What are search engines?Brief History
The first Web search engine was Wanlex, a now-defunct index collected by the World Wide Web Wanderer, a web crawler developed by Matthew Gray at MIT in 1993. Another very early search engine, Aliweb, also appeared in 1993. JumpStation (released in early 1994) used a crawler to find web pages for searching, but search was limited to the title of web pages only. One of the first "full text" crawler-based search engines was WebCrawler, which came out in 1994. Unlike its predecessors, it let users search for any word in any webpage, which became the standard for all major search engines since. It was also the first one to be widely known by the public. Also in 1994 Lycos (which started at Carnegie Mellon University) was launched, and became a major commercial endeavor.
Soon after, many search engines appeared and vied for popularity. These included Magellan, Excite, Infoseek, Inktomi, Northern Light, and AltaVista. Yahoo! was among the most popular ways for people to find web pages of interest, but its search function operated on its web directory, rather than full-text copies of web pages. Information seekers could also browse the directory instead of doing a keyword-based search.

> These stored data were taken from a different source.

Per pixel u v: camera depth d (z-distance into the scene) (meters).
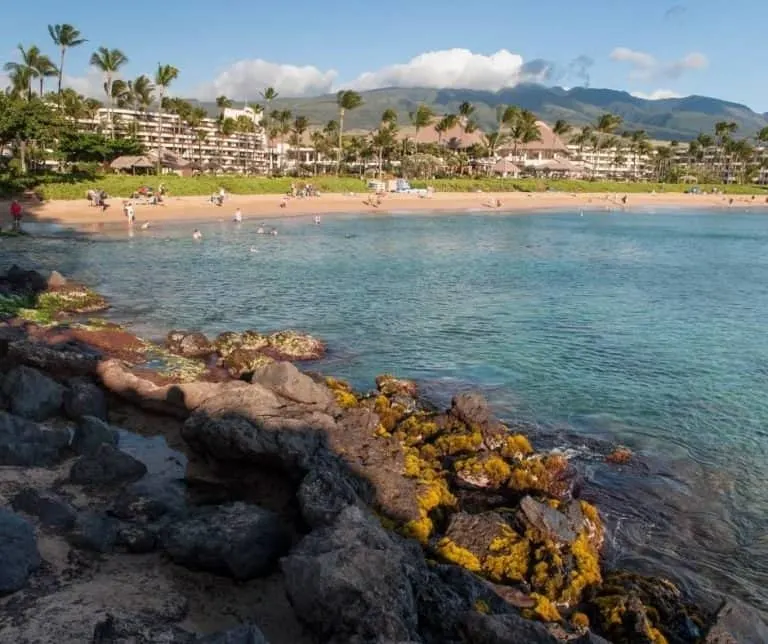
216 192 90.94
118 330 23.45
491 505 12.94
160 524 10.01
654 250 60.00
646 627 9.20
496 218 91.62
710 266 49.94
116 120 139.25
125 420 15.25
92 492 11.20
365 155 146.88
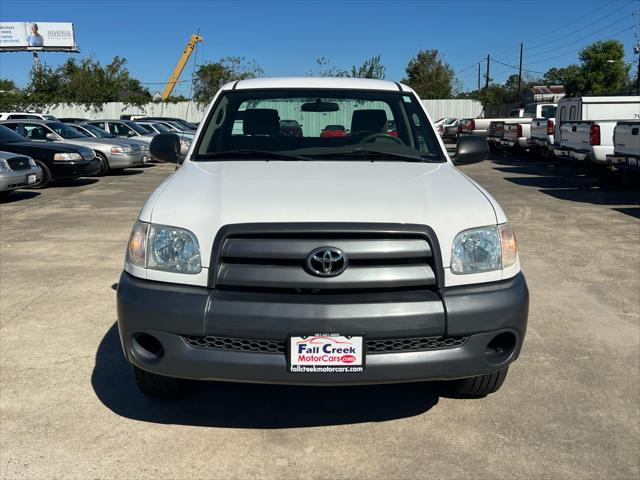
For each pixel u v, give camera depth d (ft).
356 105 14.44
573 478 9.39
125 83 174.40
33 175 39.04
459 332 9.41
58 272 20.70
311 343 9.12
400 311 9.21
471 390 11.63
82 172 45.93
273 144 13.48
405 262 9.48
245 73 116.37
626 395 12.01
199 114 136.26
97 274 20.44
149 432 10.64
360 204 9.81
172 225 9.79
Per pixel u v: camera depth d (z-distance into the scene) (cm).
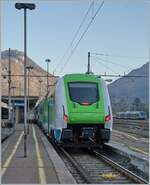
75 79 2672
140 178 1611
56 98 2681
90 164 2173
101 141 2689
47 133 3747
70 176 1505
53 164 1838
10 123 4162
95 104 2633
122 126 6128
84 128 2636
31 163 1875
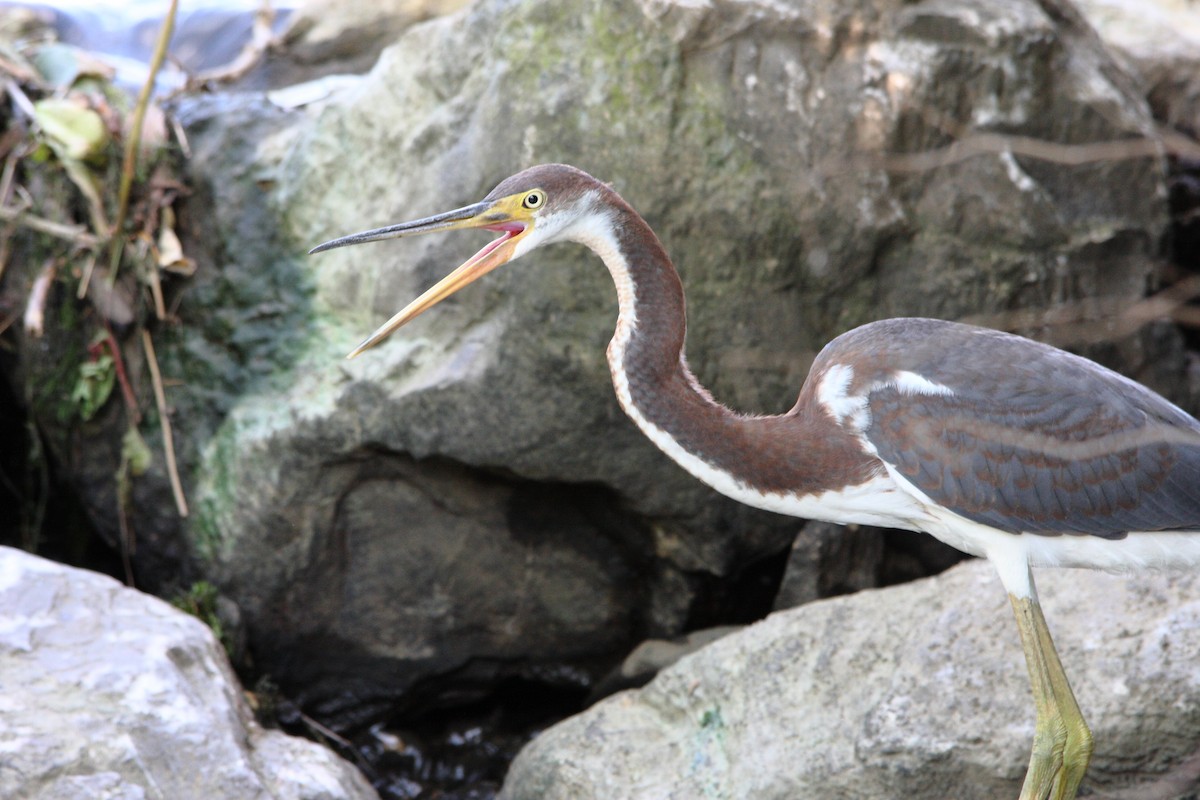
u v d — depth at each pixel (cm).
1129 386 769
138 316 1143
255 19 1402
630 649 1146
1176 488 745
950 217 1049
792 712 887
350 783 907
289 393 1080
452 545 1100
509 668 1155
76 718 822
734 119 1002
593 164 991
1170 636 809
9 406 1285
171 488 1140
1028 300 1072
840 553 1062
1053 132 1094
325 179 1096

In 1996, Netscape was looking to give a single search engine an exclusive deal to be their featured search engine. There was so much interest that instead a deal was struck with Netscape by 5 of the major search engines, where for $5Million per year each search engine would be in a rotation on the Netscape search engine page. These five engines were: Yahoo!, Magellan, Lycos, Infoseek and Excite.

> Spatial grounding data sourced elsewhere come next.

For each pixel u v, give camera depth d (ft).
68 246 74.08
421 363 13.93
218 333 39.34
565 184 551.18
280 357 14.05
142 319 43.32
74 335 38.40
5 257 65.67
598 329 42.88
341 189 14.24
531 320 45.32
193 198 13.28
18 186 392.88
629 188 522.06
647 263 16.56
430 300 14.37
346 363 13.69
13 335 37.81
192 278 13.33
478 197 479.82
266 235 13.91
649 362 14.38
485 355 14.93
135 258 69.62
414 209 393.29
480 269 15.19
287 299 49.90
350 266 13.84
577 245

Search engines were also known as some of the brightest stars in the Internet investing frenzy that occurred in the late 1990s. Several companies entered the market spectacularly, receiving record gains during their initial public offerings. Some have taken down their public search engine, and are marketing enterprise-only editions, such as Northern Light. Many search engine companies were caught up in the dot-com bubble, a speculation-driven market boom that peaked in 1999 and ended in 2001.
Around 2000, the Google search engine rose to prominence. The company achieved better results for many searches with an innovation called PageRank. This iterative algorithm ranks web pages based on the number and PageRank of other web sites and pages that link there, on the premise that good or desirable pages are linked to more than others. Google also maintained a minimalist interface to its search engine. In contrast, many of its competitors embedded a search engine in a web portal.
By 2000, Yahoo was providing search services based on Inktomi's search engine. Yahoo! acquired Inktomi in 2002, and Overture (which owned AlltheWeb and AltaVista) in 2003. Yahoo! switched to Google's search engine until 2004, when it launched its own search engine based on the combined technologies of its acquisitions.
Microsoft first launched MSN Search (since re-branded Live Search) in the fall of 1998 using search results from Inktomi. In early 1999 the site began to display listings from Looksmart blended with results from Inktomi except for a short time in 1999 when results from AltaVista were used instead. In 2004, Microsoft began a transition to its own search technology, powered by its own web crawler (called msnbot).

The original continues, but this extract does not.